Dorico should mark the remaining 2 crotchets in the example as an explicit 2/4 automatically
Doing this would wreck Dorico as a film scoring tool unfortunately. It would make so much extra work for film composers that they would stay on the old version to avoid this, or move to something else.
It isn’t correct notation, but this gets corrected through the writing process.
Just to elaborate, a common process for film scoring is that composers will start by coming up with the tempo or tempi for the scene even before they’ve written a note, find the right tempo to match the pacing of the scene and get as many hitpoints as possible, possibly entering dummy notes at these hitpoints. They may not start scoring the scene from the beginning, but instead from near the end and fill in the earlier part later (same as normal composition). This means that the end of the music may be written already and in perfect sync, but the first part is not yet written and is just a bunch of empty bars - albeit with the tempo already decided and with enough beats to get to the end. If these are 4/4 and when you start writing you find that the music you want to write for this is not 4/4, obviously you have to change this, and here’s where it can theoretically start to become a problem (although not a problem in DAWs and not a problem with Dorico under the current behavior).
The issue with the initial suggestion of having Dorico just add time or remove time without asking is that your previously composed music later in the cue is in perfect sync, and this sync would be thrown off by the addition or removal of time, which would not be acceptable. Instead, the current workflow/behavior is that, after writing the end or whatever part you wanted, you might then work from the beginning, changing time signatures as needed, then when you reached the spot where you had written to the end, you would see how many beats were left (as you would probably end up with a fractional bar there) and add the correct time signature so that everything would be musically correct and complete. This can all be done without impacting the synchronization of the later music that was already written whatsoever. If the software were to automatically add explicit time signatures to incomplete measures, you may have to go through a process at the end to delete any extra time signatures it auto created because you may not want it to be like that, and deleting the time signatures may further throw things off. It could make a big mess of extra time signatures created through this automatic process that you suggest, if this was done repeatedly - for instance if you changed a time signature, and it created a new fractional measure with its own explicit time signature later in the piece, then if you changed another time signature in the next bar, it could make a new fractional measure with its own explicit time signatures later in the piece. If you change the time signature 10 times, you can easily end up with 10 shorter measures with random time signatures that you don’t want that were auto created by Dorico when earlier time signatures were changed.

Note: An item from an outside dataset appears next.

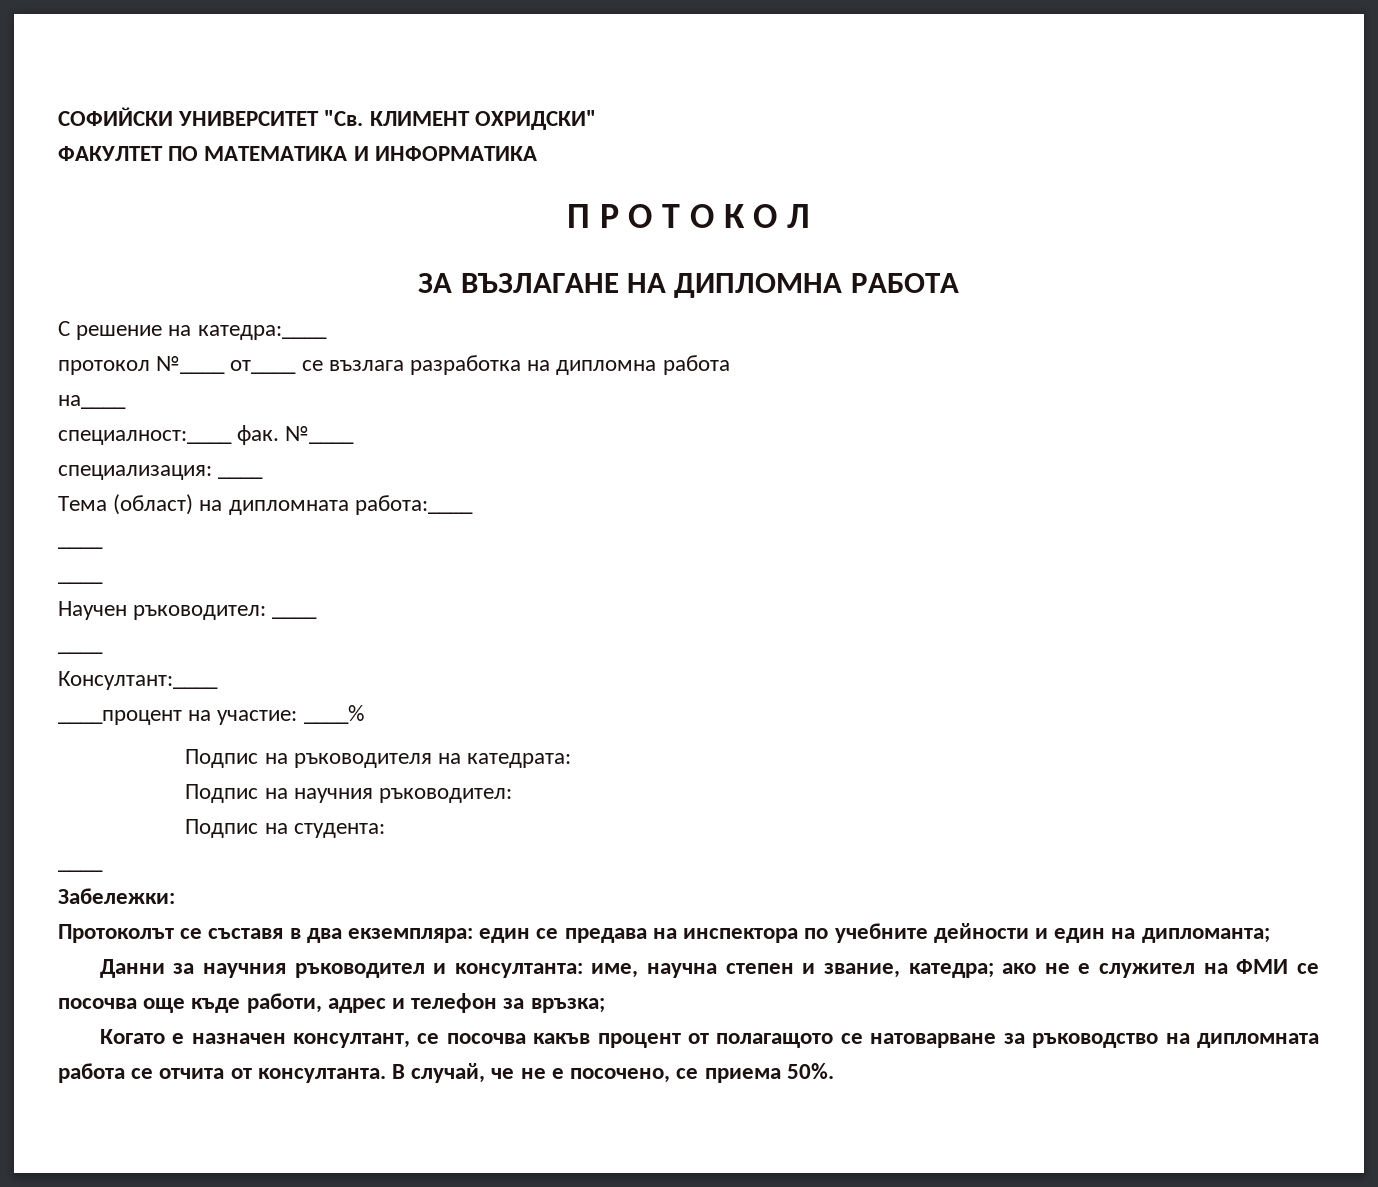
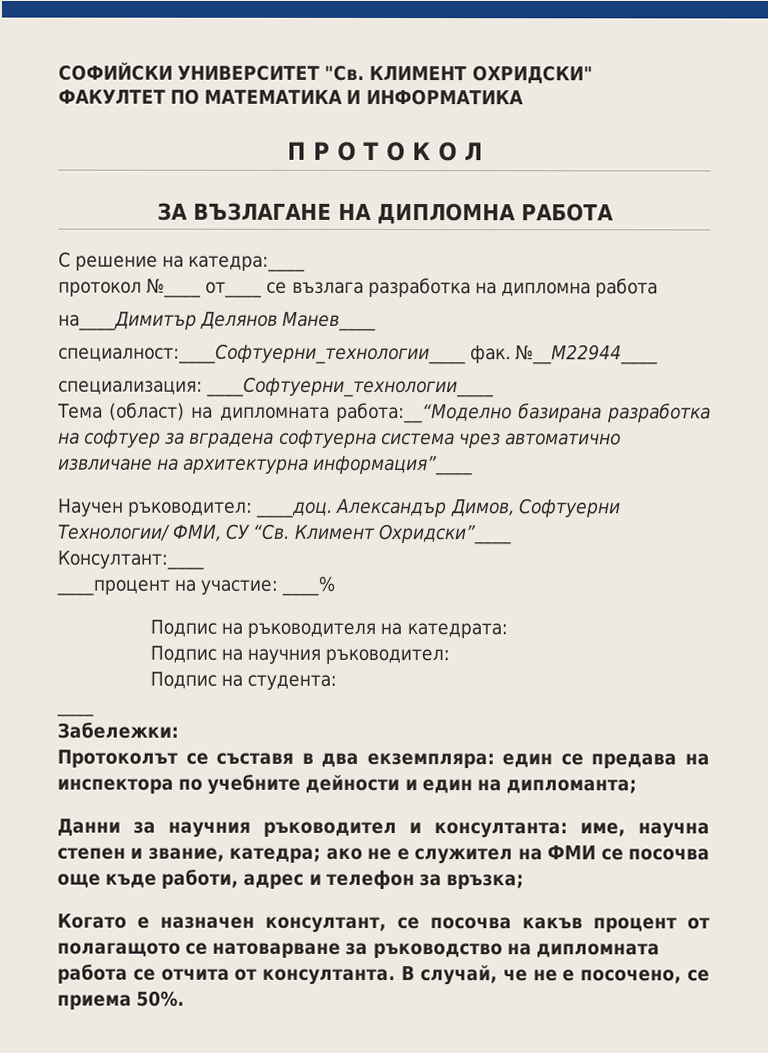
[58,395,126,409] [58,425,355,445] на____ // специалност:____ фак. №____ -> [58,311,377,331] [58,343,659,365] на____Димитър Делянов Манев____ // специалност:____Софтуерни_технологии____ фак. №__M22944____
[218,476,264,479] ____ -> [206,376,495,398] ____Софтуерни_технологии____
[354,495,473,515] [58,546,103,549] [58,581,103,584] [58,601,318,620] [58,651,103,654] работа:____ // ____ // ____ // Научен ръководител: ____ // ____ -> [335,402,711,424] [58,429,621,449] [58,455,474,476] [58,498,621,518] [57,523,512,545] работа:__“Mоделно базирана разработка на софтуер за вградена софтуерна система чрез автоматично извличане на архитектурна информация”____ // Научен ръководител: ____доц. Александър Димов, Софтуерни Технологии/ ФМИ, СУ “Св. Климент Охридски”____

The only thing Dorico does differently than a DAW is that in a DAW you won’t usually end up with these “fractional” measures like in Dorico. The reason is that, to keep the notes at the same timestamp, the DAW will often offset the actual notes in the bar - in Michel’s example, it would be as if he changed 3/4 to 2/4, and all of the music in all future bars shifted back by a quarter note to compensate so that they landed at the same timestamp. These rhythmic shifts would be harmless in a DAW and easily correctable, but in notation, this could easily screw up custom engraving that was done, and applying a corrective shift back after the fact may not restore things back to how they previously looked. This is similar to how you can wreck certain engraving details by shifting things in insert mode and, even after shifting them back, they may not look exactly the same as they did before they were shifted in the first place. So instead of adjusting the actual notes forward or backward in time to keep the timings a match, Dorico handles this slightly differently from a DAW by having these fractional measures. I can understand why it is done this way, as a bit of a compromise as the normal DAW behavior would be too destructive of any custom engraving that was done.
There has to be a way of improving things that doesn’t mess up the current film scoring workflow (which actually works pretty well).